Suncor Energy, Canada's biggest oilsands player, has posted a net loss of $2 billion for the final three months of 2015 as it was walloped by the steep drop in crude prices.
In addition to the oil price collapse, Suncor's bottom line was dragged down by nearly $1.6 billion in impairment charges and a $382 million foreign exchange loss related to its U.S. dollar-denominated debt.
A year earlier, it posted a net profit of $84 million.
Stripped of unusual items, Suncor's operating loss amounted to $26 million, compared with profits of $386 million a year earlier.
Company-wide output grew to 582,900 barrels of oil equivalent a day during the fourth-quarter from 557,600 barrels during the prior year.
Suncor has ratcheted down its spending plans for 2016, with a capital budget of between $6 billion and $6.5 billion compared with the $6.7 billion to $7.3 billion range it set in November.
'Significantly overachieved' on layoffs
CEO Steve Williams says Suncor originally had a goal of chopping 1,000 employees in 2015 — both full time employees and contract workers.
But he says they "significantly overachieved that goal, taking just over 1,900 people out," but up to 250 employees were transferred to growth projects.

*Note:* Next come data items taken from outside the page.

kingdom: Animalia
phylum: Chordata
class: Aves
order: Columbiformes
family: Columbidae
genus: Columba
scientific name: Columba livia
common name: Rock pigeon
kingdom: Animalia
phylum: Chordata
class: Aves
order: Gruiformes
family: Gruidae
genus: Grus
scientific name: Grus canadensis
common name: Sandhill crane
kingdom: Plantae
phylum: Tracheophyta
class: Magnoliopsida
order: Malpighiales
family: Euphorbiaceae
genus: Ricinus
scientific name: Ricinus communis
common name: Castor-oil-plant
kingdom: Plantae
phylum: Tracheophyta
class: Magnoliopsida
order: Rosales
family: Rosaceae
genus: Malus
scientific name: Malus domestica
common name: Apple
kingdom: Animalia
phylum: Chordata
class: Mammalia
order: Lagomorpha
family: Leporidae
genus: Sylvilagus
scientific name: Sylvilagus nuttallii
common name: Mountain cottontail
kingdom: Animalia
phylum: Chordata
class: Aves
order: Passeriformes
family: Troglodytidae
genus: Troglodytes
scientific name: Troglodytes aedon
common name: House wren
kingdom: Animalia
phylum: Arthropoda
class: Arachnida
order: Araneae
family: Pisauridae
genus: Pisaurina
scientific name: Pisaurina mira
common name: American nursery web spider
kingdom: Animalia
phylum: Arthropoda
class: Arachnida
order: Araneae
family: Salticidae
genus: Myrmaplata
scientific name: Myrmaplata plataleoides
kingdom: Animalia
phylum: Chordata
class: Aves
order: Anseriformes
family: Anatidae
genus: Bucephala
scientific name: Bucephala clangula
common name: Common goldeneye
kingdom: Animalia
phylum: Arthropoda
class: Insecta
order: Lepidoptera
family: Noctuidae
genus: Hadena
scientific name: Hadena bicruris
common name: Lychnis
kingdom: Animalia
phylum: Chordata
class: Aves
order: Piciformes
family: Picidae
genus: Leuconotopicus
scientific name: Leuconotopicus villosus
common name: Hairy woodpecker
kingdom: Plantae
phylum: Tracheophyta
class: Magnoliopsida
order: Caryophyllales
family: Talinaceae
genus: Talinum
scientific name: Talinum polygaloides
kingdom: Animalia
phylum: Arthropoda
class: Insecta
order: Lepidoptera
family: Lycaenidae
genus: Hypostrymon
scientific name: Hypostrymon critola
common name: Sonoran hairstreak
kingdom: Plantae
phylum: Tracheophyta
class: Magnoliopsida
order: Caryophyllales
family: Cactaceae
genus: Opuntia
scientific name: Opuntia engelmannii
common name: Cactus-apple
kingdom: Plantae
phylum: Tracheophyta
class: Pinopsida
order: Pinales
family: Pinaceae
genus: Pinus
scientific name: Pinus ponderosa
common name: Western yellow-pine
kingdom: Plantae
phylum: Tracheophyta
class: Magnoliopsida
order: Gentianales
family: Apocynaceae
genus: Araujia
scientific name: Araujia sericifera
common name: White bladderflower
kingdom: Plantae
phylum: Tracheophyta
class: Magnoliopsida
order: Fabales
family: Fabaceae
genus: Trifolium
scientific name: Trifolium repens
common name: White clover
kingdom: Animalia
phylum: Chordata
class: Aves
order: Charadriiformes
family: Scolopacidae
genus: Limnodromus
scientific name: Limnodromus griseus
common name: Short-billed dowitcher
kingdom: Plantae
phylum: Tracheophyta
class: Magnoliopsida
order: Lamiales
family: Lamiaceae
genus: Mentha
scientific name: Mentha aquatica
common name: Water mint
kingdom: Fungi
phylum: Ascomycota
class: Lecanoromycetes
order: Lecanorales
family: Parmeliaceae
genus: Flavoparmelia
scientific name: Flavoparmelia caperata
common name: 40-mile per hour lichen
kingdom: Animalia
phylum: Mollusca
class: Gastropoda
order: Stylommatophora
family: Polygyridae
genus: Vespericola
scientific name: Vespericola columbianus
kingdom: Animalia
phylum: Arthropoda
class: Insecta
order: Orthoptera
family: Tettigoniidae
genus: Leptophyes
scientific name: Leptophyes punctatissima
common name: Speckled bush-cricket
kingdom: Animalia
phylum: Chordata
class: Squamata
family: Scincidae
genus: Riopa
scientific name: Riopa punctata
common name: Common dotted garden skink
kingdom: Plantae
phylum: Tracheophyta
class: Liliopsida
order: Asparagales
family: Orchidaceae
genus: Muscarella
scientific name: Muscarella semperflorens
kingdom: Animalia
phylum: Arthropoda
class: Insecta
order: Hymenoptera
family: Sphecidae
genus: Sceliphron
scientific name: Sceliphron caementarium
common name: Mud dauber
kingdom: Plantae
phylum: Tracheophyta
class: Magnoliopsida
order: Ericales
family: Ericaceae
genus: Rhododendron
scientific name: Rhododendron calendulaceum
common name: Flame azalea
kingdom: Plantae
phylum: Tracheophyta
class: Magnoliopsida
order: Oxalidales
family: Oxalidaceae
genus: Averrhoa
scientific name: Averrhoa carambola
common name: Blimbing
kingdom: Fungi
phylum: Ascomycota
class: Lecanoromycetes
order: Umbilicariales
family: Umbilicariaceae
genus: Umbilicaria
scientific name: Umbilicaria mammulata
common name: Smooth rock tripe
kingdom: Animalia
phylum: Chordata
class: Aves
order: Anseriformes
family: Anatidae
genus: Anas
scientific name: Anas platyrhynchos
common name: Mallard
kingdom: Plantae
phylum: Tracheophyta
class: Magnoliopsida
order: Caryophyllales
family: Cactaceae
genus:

"So the net reduction in 2015 was about 1,700 people. So we almost doubled what we set as an objective at the beginning. And that's an indication it wasn't about a numbers target it was about really working on our underlying business processes to become more productive." said Williams.
The CEO says Suncor is now towards the end of those reductions.
The company is assuming a U.S. benchmark crude price of US$39 a barrel for 2016.
Canadian Oil Sands deal
In October, Suncor launched a hostile bid for Canadian Oil Sands, whose sole asset is a 37-per cent stake in the Syncrude oilsands mine.
Suncor has a 12 per cent interest and has said it can improve operations at the glitch-prone mine if it has a larger share of it.
After months of waging a bitter takeover battle, the two sides came to an agreement in January.
Suncor bumped up its offer to 0.28 of one of its own shares for each COS share, versus 0.25 previously. Shareholders have until Friday to accept the deal.
"We are pleased that the board of COS is supporting our offer," said Williams. "We believe that, working with the operator, we can drive real improvements in Syncrude's performance with a larger ownership interest, creating value for our shareholders."